Transpose column-level option
When multiple values are passed to the read function within a read block, it tranposes the corresponding columns - as found in the file - in the same number of lines. The columns that are not transposed have their values repeated. For example, by transposing (B1, B2, B3) in:
| A | B1 | B2 | B3 |
|---|---|---|---|
| X | X1 | X2 | X3 |
| Y | Y1 | Y2 | Y3 |
We obtain:
| A | B |
|---|---|
| X | X1 |
| X | X2 |
| X | X3 |
| Y | Y1 |
| Y | Y2 |
| Y | Y3 |
The following script creates a TSV file with 2 lines:
table T = with
[| as A, as B1, as B2, as B3 |]
[| "x", "x1", "x2", "x3" |]
[| "y", "y1", "y2", "y3" |]
write T as "/sample/transpose.tsv" with
A = T.A
B1 = T.B1
B2 = T.B2
B3 = T.B3
And, the script below re-reads the TSV file generating a table with 6 lines:
read "/sample/transpose.tsv" as T with
A : text
B : text = read("B1", "B2", "B3")
show table "T" with T.A, T.B
Discarded table
Prefixing the table name with an underscore (_) means that the table is discarded. However, the captured files are accessible from the Files built-in table.
read "/sample/*.csv" as _Samples
show table "Files" with
Files.Alias // '_Samples'
Files.Path
The table marked as discarded cannot be used in the script, and thus, this table does not trigger a not used error at compile time when it is, effectively, not used in the script.

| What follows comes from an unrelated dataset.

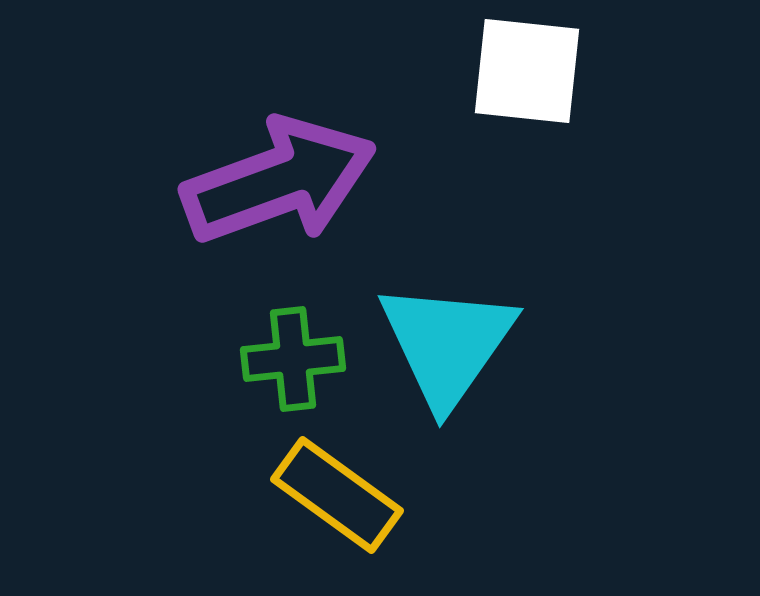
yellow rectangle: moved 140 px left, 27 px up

Using a stand-alone discard symbol (_) is also possible:
read "/sample/*.csv" as _
show table "Files" with
Files.Alias // '_'
Files.Path
This feature is typically intended for scripts that are analyzing the presence or absence of files, ignoring of their content.
Read options and formats
Table-level read options control parsing. Values must be literals.
read "/sample/products.csv"
fileformat:"csv" quotes:false skip:0 separator:"," as Products with
Product : text
Price : number
Options include fileformat, skip, encoding, headers, quotes,
separator, spreadsheet, date, and number.

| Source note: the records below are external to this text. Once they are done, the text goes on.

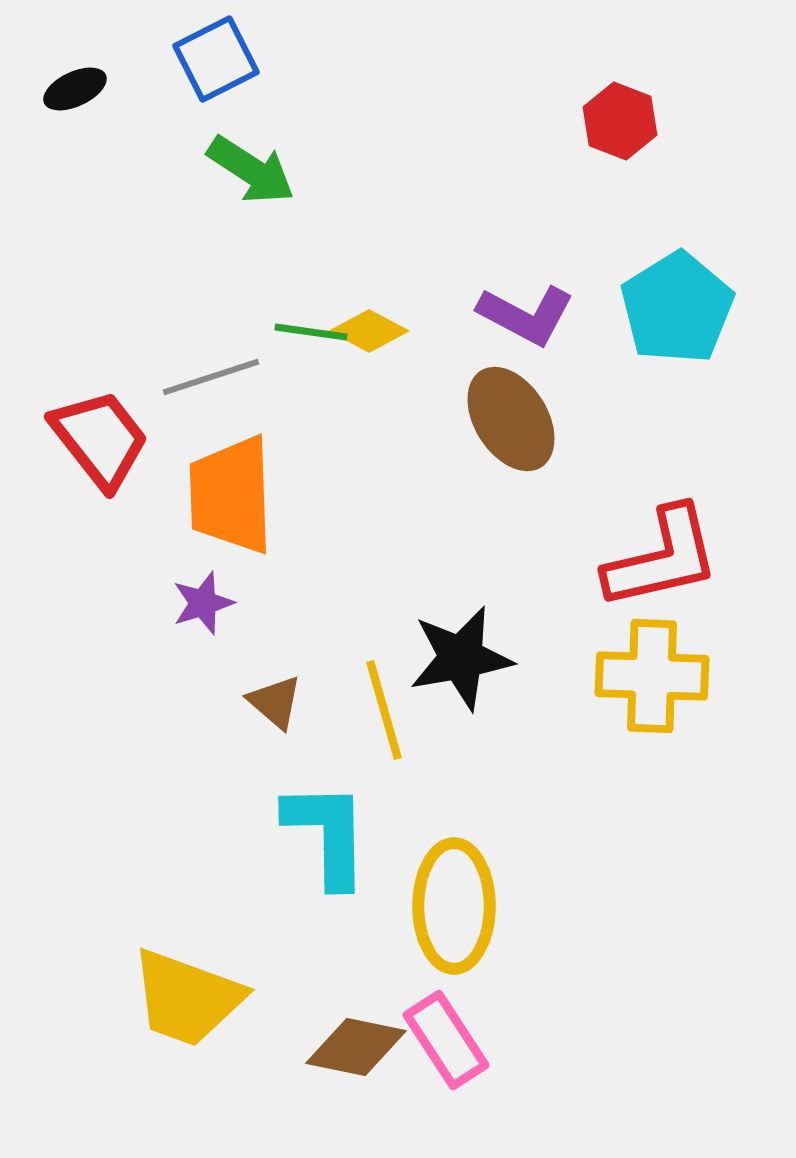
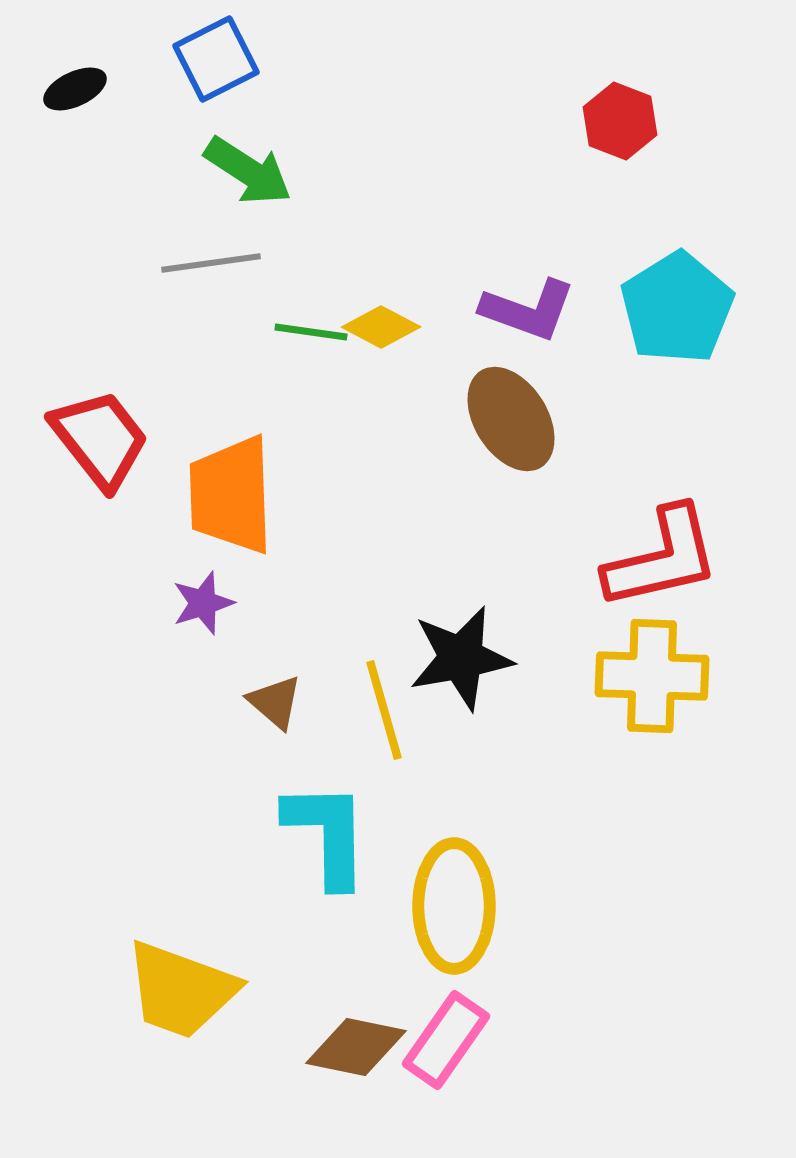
green arrow: moved 3 px left, 1 px down
purple L-shape: moved 2 px right, 5 px up; rotated 8 degrees counterclockwise
yellow diamond: moved 12 px right, 4 px up
gray line: moved 114 px up; rotated 10 degrees clockwise
yellow trapezoid: moved 6 px left, 8 px up
pink rectangle: rotated 68 degrees clockwise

fileformat overrides extension-based format detection.
When overriding headers, pair headers with skip:1 to ignore the original
header line.
read "/manualfc" headers:"Id,M1,M2" skip:1 as ManualFC with
"Id" as Id : text
Values : number = read("M1", "M2")
For .xlsx files, the spreadsheet option selects a sheet by name
(case-insensitive). When omitted, the first sheet is read. An unknown sheet
name produces a runtime error.
read "/sample/items.xlsx" spreadsheet:"Sheet2" as Items with
Id : number
Label : text
File formats
Formats are detected by file extension. Supported formats include:
.csv, .tsv, .txt, .csv.gz, .tsv.gz, .xlsx, .ion, and .zip.
ZIP archives must contain exactly one file.
For flat text files, Envision auto-detects separators and number/date formats unless overridden. Header-free files are supported but fragile; prefer headers.
Accepted encoding values:
ibm861,ibm865ISO-8859-1(latin1)UTF-8,UTF-16Windows-1250,Windows-1252
Date formats use tokens like d, dd, M, MM, MMM, MMMM, yy, yyyy.
Number formats use 0 and separators, for example "0,0" or "0.0".
Sanitizing input values
When input values are inconsistent, read them as text and parse in-script:
read "/sample/products.csv" as Products with
Product : text
SizeRaw : text = read("Size")
Products.IsSizeDefined, Products.Size =
tryParseNumber(Products.SizeRaw, "", ",")
Filesystem atomicity
Reads observe a snapshot of the filesystem. Writes happen at script end and
are not visible during the same run. Two write blocks cannot target the same
path in a single script.
Datatype read/write support
The following table lists the database that can be read or written, depending on the intended file format.
| Type | TSV read/write | Ionic read/write |
|---|---|---|
| boolean | yes | yes |
| date | yes | yes |
| embedding | no | yes |
| markdown | no | no |
| month | yes | yes |
| number | yes | yes |
| ranvar | no | yes |
| text | yes | yes |
| week | yes | yes |
| text | yes | yes |
| zedfunc | no | yes |
Only .ion supports ranvar, zedfunc, and embedding.